5 Kalimat Toksik Wajib Dihindari Kalau Mau Anak Penurut
Jakarta, CNBC Indonesia - Banyak orang tua mengeluh anaknya susah diajak kerja sama. Tapi ternyata, masalahnya bisa jadi bukan pada sikap anak, melainkan cara orang tua berkomunikasi. Hal ini diungkapkan Reem Raouda, pakar parenting sekaligus pencipta program FOUNDATIONS, yang telah mempelajari lebih dari 200 hubungan orang tua dan anak.
Dari pengamatannya, Reem menemukan satu benang merah, yakni orang tua yang jarang menghadapi pembangkangan tidak menggunakan ancaman, sogokan, atau hukuman keras. Sebaliknya, mereka memilih kata-kata yang membangun rasa hormat dan mendorong kerja sama.
Pasalnya, kalimat seperti "Kalau kamu nggak nurut, nanti..." justru bisa memicu reaksi melawan atau menghindar pada anak.
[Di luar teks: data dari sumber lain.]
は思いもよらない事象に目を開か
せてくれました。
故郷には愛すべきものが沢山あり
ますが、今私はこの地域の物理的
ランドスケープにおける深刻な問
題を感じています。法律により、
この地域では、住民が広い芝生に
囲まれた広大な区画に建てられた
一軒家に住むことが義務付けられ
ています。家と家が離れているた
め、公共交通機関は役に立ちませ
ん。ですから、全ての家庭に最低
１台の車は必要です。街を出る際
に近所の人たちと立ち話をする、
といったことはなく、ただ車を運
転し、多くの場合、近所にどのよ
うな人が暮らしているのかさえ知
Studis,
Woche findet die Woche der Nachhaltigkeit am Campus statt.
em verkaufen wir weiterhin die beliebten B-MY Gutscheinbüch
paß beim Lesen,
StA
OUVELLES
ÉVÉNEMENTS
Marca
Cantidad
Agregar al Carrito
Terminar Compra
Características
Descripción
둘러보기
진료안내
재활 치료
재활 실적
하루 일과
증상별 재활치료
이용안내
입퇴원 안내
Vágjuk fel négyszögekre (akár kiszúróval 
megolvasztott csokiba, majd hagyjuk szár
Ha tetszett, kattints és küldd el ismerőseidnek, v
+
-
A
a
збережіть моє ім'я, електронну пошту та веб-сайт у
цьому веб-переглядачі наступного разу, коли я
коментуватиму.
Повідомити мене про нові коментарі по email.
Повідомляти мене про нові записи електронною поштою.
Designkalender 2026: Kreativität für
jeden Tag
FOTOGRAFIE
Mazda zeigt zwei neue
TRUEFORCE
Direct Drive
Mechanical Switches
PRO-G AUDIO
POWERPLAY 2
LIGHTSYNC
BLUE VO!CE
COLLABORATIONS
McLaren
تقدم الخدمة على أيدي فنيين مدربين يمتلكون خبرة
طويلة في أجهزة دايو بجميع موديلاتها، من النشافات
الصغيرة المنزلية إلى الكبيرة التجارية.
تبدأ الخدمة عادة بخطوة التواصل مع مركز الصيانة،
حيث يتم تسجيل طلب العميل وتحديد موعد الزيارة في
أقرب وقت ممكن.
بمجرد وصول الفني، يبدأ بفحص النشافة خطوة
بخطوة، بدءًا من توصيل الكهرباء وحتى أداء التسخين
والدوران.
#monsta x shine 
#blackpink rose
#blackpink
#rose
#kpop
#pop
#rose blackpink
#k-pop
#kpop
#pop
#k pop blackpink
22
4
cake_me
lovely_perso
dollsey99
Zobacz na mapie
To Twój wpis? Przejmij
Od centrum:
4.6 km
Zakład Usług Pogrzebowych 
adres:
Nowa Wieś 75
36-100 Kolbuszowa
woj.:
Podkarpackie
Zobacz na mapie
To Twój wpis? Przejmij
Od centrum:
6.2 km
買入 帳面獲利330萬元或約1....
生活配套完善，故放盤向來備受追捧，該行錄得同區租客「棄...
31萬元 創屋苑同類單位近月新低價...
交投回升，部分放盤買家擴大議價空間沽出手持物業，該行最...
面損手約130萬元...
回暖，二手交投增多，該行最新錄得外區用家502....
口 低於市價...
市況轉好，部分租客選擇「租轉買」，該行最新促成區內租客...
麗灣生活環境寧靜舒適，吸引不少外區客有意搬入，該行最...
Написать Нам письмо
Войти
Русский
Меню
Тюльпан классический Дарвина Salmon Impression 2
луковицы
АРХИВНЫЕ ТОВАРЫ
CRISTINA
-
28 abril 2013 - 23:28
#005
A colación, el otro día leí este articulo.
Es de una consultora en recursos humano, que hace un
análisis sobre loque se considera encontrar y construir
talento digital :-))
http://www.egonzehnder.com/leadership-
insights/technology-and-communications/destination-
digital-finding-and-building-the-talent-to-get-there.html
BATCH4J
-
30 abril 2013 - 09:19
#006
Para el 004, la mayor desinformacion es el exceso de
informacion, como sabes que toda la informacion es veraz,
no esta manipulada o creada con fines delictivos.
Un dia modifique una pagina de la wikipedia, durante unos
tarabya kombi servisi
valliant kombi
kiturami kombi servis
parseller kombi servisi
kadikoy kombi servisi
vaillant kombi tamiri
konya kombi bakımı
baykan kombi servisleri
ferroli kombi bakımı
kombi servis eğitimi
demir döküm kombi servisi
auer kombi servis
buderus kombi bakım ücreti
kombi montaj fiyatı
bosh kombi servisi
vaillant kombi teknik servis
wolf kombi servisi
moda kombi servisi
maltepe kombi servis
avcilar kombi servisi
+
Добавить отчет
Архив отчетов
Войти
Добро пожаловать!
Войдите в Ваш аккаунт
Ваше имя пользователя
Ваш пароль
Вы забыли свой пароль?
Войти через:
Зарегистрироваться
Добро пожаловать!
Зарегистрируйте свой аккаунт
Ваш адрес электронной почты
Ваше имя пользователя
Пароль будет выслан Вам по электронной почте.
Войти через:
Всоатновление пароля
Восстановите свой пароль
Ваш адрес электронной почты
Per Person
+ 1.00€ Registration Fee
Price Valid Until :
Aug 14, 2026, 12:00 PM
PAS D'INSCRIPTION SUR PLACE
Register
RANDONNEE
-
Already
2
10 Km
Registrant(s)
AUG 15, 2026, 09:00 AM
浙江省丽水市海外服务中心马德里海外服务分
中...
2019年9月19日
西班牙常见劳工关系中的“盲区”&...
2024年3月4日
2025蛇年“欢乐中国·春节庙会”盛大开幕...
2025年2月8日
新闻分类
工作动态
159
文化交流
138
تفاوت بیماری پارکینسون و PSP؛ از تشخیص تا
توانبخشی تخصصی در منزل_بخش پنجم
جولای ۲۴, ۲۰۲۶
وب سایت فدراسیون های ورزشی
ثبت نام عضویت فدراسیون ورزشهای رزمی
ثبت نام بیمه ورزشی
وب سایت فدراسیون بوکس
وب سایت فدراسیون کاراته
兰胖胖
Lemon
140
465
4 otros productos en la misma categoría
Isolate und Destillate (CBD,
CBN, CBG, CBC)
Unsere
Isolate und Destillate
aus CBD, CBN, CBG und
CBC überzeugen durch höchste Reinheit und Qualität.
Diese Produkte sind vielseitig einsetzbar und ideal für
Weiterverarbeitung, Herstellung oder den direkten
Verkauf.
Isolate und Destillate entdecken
Berikut lima kalimat yang menurut Reem sebaiknya dihindari, lengkap dengan alternatif yang lebih positif, dilansir CNBC Make It:
1. Hindari: "Pokoknya kamu harus turuti kata ibu/ayah!"
Ganti dengan: "Ibu/ayah tahu kamu nggak setuju, nanti kita diskusi ya."
Kenapa?
Kalimat otoriter ini bisa membuat anak merasa tak dihargai. Memberi ruang untuk berdiskusi bukan berarti menghilangkan aturan, tapi membantu anak memahami alasan di balik keputusan orang tua.
2. Hindari: "Kalau nggak nurut, nggak boleh main, ya!"
Ganti dengan: "Kalau kamu sudah siap melakukan \[perilaku yang diinginkan], kita bisa lanjut ke \[aktivitas yang diinginkan]."
Kenapa?
Ancaman bikin anak bersikap defensif. Kalimat alternatif ini tetap memegang batasan, tapi memberi anak pilihan untuk memenuhi tanggung jawabnya. Bukannya menghapus aturan, tapi menghapus konflik.
3. Hindari: "Jangan nangis!"
Ganti dengan: "Kamu kelihatan sedih banget. Coba ceritakan, apa yang terjadi?"
Kenapa?
Meminta anak menahan tangis bisa membuat mereka merasa emosi mereka tidak valid. Sementara menunjukkan empati akan membantu anak merasa aman dan lebih terbuka secara emosional.
4. Hindari: "Berapa kali harus mama/papa bilang?!"
Ganti dengan: "Mama/papa sudah minta ini beberapa kali. Coba bantu pahami, bagian mana yang bikin kamu kesulitan?"
Kenapa?
Kalimat pertama mengasumsikan anak sengaja membangkang. Padahal, bisa jadi mereka bingung atau belum punya keterampilan yang dibutuhkan. Reframing seperti ini mendorong pemecahan masalah, bukan menyalahkan.
5. Hindari: "Kamu kan tahu itu salah!"
Ganti dengan: "Kayaknya ada sesuatu yang bikin kamu nggak jadi diri kamu yang terbaik. Yuk kita bahas bareng."
Kenapa?
Kalimat "kamu tahu itu salah" menyudutkan dan memalukan anak. Sebaliknya, frasa alternatif mengajak anak merefleksikan diri dan menunjukkan bahwa orang tua tetap percaya padanya.
Bukan Soal Kontrol, Tapi Koneksi
Reem menekankan, kunci agar anak mau mendengarkan bukan dengan memperkuat kontrol, tapi menciptakan koneksi yang aman dan saling menghormati. Ketika anak merasa dihargai dan dilibatkan dalam proses, mereka lebih mudah diajak kerja sama.
Perubahan frasa ini bukan sekadar ubah kata, tapi mencerminkan perubahan cara pandang tentang pengasuhan, dari kontrol menjadi koneksi. Ketika orang tua merespons dengan empati dan kepemimpinan yang tenang, anak-anak tumbuh jadi pribadi yang tangguh secara emosional dan punya hubungan yang kuat dengan orang tuanya.